TASK ITEM:
From the line that includes "354 397 2158" to the last line of the records, inclusive, repeat each line exactly.

(Collected data entries)
____________

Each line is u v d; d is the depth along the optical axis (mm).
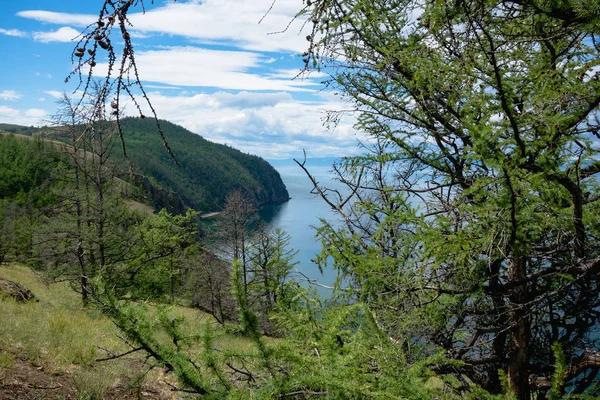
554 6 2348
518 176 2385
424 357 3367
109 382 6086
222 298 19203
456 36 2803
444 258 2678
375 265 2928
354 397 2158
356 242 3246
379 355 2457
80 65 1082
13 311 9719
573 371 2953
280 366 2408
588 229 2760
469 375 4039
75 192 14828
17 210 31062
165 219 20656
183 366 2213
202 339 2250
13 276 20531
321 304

____________

OUTPUT FOR THIS TASK:
354 397 2158
356 242 3246
379 355 2457
80 65 1082
13 311 9719
573 371 2953
280 366 2408
588 229 2760
469 375 4039
75 192 14828
17 210 31062
165 219 20656
183 366 2213
202 339 2250
13 276 20531
321 304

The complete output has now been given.